If the Chat button appears, congrats—you’ve won the jackpot. Plead your case with the live agent then immediately buy lottery tickets. If you get “Email us,” move to the next section.
If you get “Ask the Community,” you’re screwed. Seriously. Try again from another profile.
Tip #3: You’re Stuck With Email Support? Here’s How to (Maybe) Not Get Ignored
Once you’ve been banished to the email form, go nuclear. Write like a fed-up divorce attorney with receipts.
- List every single thing you’ve done.
- Include all past ticket numbers.
- Mention you completed live video verification.

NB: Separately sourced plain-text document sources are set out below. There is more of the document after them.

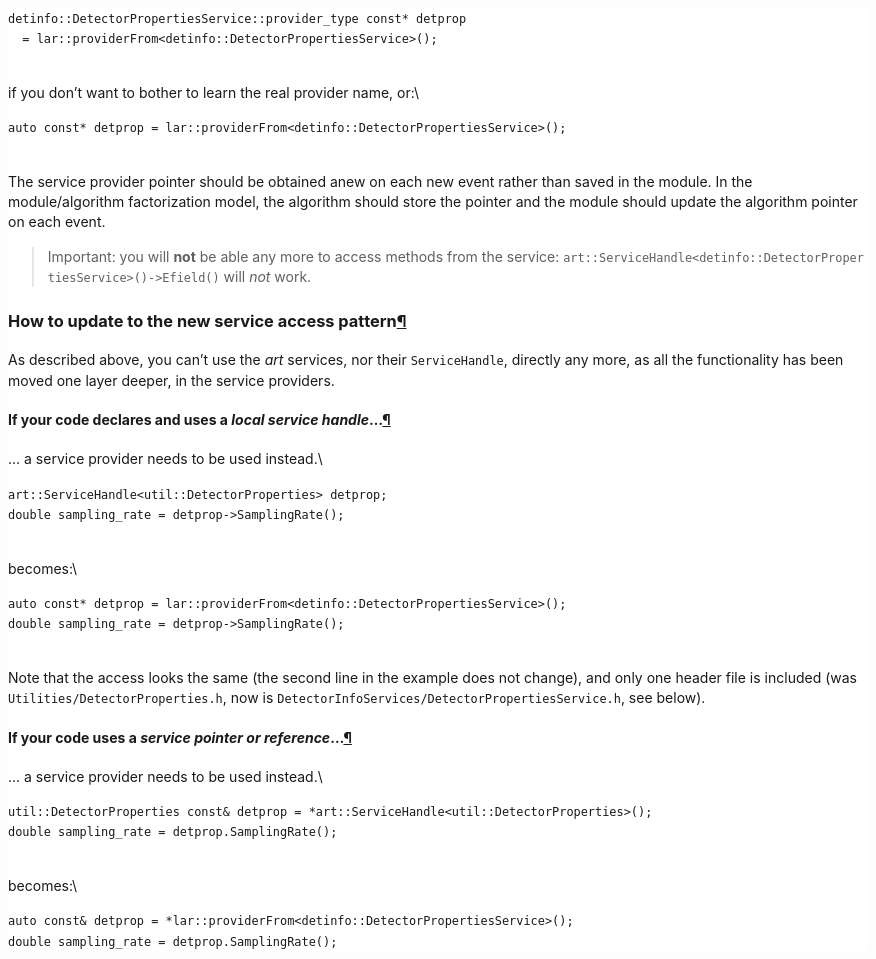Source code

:     detinfo::DetectorPropertiesService::provider_type const* detprop
      = lar::providerFrom<detinfo::DetectorPropertiesService>();

\
if you don’t want to bother to learn the real provider name, or:\

    auto const* detprop = lar::providerFrom<detinfo::DetectorPropertiesService>();

\
The service provider pointer should be obtained anew on each new event rather than saved in the module. In the module/algorithm factorization model, the algorithm should store the pointer and the module should update the algorithm pointer on each event.

> Important: you will **not** be able any more to access methods from the service: `art::ServiceHandle<detinfo::DetectorPropertiesService>()->Efield()` will *not* work.


### How to update to the new service access pattern[¶](#How-to-update-to-the-new-service-access-pattern)

As described above, you can’t use the *art* services, nor their `ServiceHandle`, directly any more, as all the functionality has been moved one layer deeper, in the service providers.


#### If your code declares and uses a *local service handle*…[¶](#If-your-code-declares-and-uses-a-local-service-handle)

… a service provider needs to be used instead.\

    art::ServiceHandle<util::DetectorProperties> detprop;
    double sampling_rate = detprop->SamplingRate();

\
becomes:\

    auto const* detprop = lar::providerFrom<detinfo::DetectorPropertiesService>();
    double sampling_rate = detprop->SamplingRate();

\
Note that the access looks the same (the second line in the example does not change), and only one header file is included (was `Utilities/DetectorProperties.h`, now is `DetectorInfoServices/DetectorPropertiesService.h`, see below).


#### If your code uses a *service pointer or reference*…[¶](#If-your-code-uses-a-service-pointer-or-reference)

… a service provider needs to be used instead.\

    util::DetectorProperties const& detprop = *art::ServiceHandle<util::DetectorProperties>();
    double sampling_rate = detprop.SamplingRate();

\
becomes:\

    auto const& detprop = *lar::providerFrom<detinfo::DetectorPropertiesService>();
    double sampling_rate = detprop.SamplingRate();
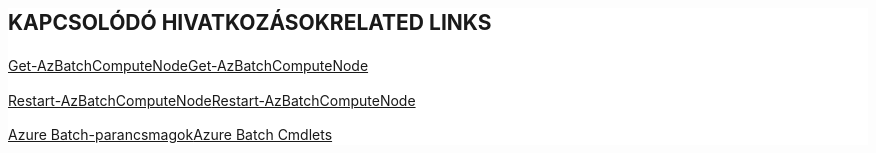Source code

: ## <span data-ttu-id="45828-142">KAPCSOLÓDÓ HIVATKOZÁSOK</span><span class="sxs-lookup"><span data-stu-id="45828-142">RELATED LINKS</span></span>

[<span data-ttu-id="45828-143">Get-AzBatchComputeNode</span><span class="sxs-lookup"><span data-stu-id="45828-143">Get-AzBatchComputeNode</span></span>](./Get-AzBatchComputeNode.md)

[<span data-ttu-id="45828-144">Restart-AzBatchComputeNode</span><span class="sxs-lookup"><span data-stu-id="45828-144">Restart-AzBatchComputeNode</span></span>](./Restart-AzBatchComputeNode.md)

[<span data-ttu-id="45828-145">Azure Batch-parancsmagok</span><span class="sxs-lookup"><span data-stu-id="45828-145">Azure Batch Cmdlets</span></span>](/powershell/module/Az.Batch/)
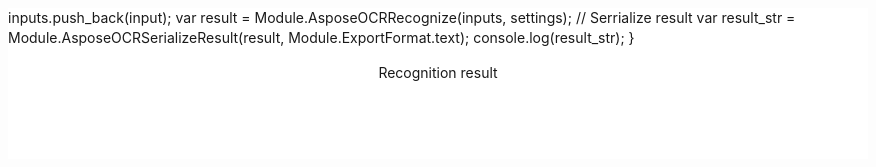 inputs.push_back(input);
<span class="hljs-keyword">var</span> result = <span class="hljs-keyword">Module</span>.AsposeOCRRecognize(inputs, settings);
<span class="hljs-comment">// Serrialize result</span>
<span class="hljs-keyword">var</span> result_str = <span class="hljs-keyword">Module</span>.AsposeOCRSerializeResult(result, Module.ExportFormat.text);
console.log(result_str);</code></pre></div>
}
  <div class="ocr-lcs-result" onclick="OcrLcsCurtainClick(this)">
    <div>
      <header>
        <span>Recognition result</span>
        <i class="fa fa-times" onclick="OcrLcsCloseResult(this);"></i>
      </header>
      <article>&nbsp;</article>
    </div>
  </div>
  <script>
    function OcrLcsUpload(obj)
    {
      let fileInput = $(obj).children("input[type='file']")[0];
      fileInput.click();
    }

    function OcrLcsDropped(event, obj)
    {
      let fileInput = $(obj).children("input[type='file']")[0];
      fileInput.files = event.dataTransfer.files;
      OcrLcsFileSelected(fileInput);
      event.preventDefault();
      return false;
    }

    function OcrLcsFileSelected(obj)
    {
      if(obj.files.length > 0)
      {
        let fileName = obj.value.replace(/.*[\/\\]/, "");
        $(obj).closest(".ocr-lcs-controls").find(".ocr-lcs-recognize").removeClass("ocr-lcs-disabled");
        $(obj).siblings(".ocr-lcs-filename").show().children("span").text(fileName);
        $(obj).siblings(".ocr-lcs-recognizing").children("span").text(fileName);
        $(obj).closest(".ocr-lcs").find(".ocr-lcs-code-filename-placeholder").hide();
        $(obj).closest(".ocr-lcs").find(".ocr-lcs-code-filename-actual").text(fileName).show();
      }
    }

    function OcrLcsRecognize(obj)
    {
      let button = $(obj);
      if(button.hasClass("ocr-lcs-disabled")) return false;
      let icon = button.closest(".ocr-lcs-controls").find(".ocr-lcs-drop-icon");
      let preloader = button.closest(".ocr-lcs-controls").find(".ocr-lcs-drop-preload");
      let recognizingField = button.closest(".ocr-lcs-controls").find(".ocr-lcs-recognizing");
      let filenameField = button.closest(".ocr-lcs-controls").find(".ocr-lcs-filename");
      let hint = button.closest(".ocr-lcs-controls").find(".ocr-lcs-hint");
      preloader.show();
      recognizingField.show();
      icon.hide();
      filenameField.hide();
      hint.hide();
      button.addClass("ocr-lcs-disabled");
      let lang = button.siblings("select").val();
      let file = button.closest(".ocr-lcs-controls").find("input[type='file']")[0].files[0];
      let payload = new FormData();
      payload.append("language", lang);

- Make it clear that you were suspended with zero info.
Write this exact phrase:
“Please provide the EXACT violation(s) our business is suspended for so we can fix this IMMEDIATELY.”
All caps? Optional. The rage behind the words? Mandatory.
Now upload documents.
All of them. Don’t skip. Don’t guess. Don’t improvise. Here’s the required offering to the Google gods:
- Business registration
- Business license
- Tax certificate
- Utility bills with your business name/address (electricity, phone, cable, internet, not a napkin)
And don’t get cute with alternatives. The dealership GSM provided an AutoTrader bill with instructions to just try that.. because he couldn’t get a utility bill without summoning the Comptroller of Earth. Rejected. Grab some flowers, 6 pack, whatever works and go talk to the comptroller and just get the real docs.
Tip #4: You Submitted? Great. Now, Begin the Ritual of Annoyance.
If you had a human email thread—light it up. Ping them for updates like it’s your side job.
If not, wait for someone to reply. Once they do, buckle up. You’ll need to follow up
again and
again and
again—because if you don’t, your request will rot in the inbox like a forgotten Amazon return.
Minimum 5-day delay unless you start tapping the glass.
In summary:
- Pretend you’re not suspended to get help.
- Send totally unrelated messages to bait the chat button.
- Stockpile documents like you’re going to court.
- Repeat your issue like a broken Roomba.
- Be petty. Be persistent. Be annoying.
That’s how you get your Google Business Profile unsuspended.
Good luck. You’ll need it.
P.S. In your case, definitely mention that you created a spin-off GMB for your parts department. Odds are, verifying the main profile and then immediately launching a second one threw a red flag for Google’s over-caffeinated AI. Now, you’ll need to explain how this is actually a legitimate second business and not some shady clone operation. Welcome to the clown show.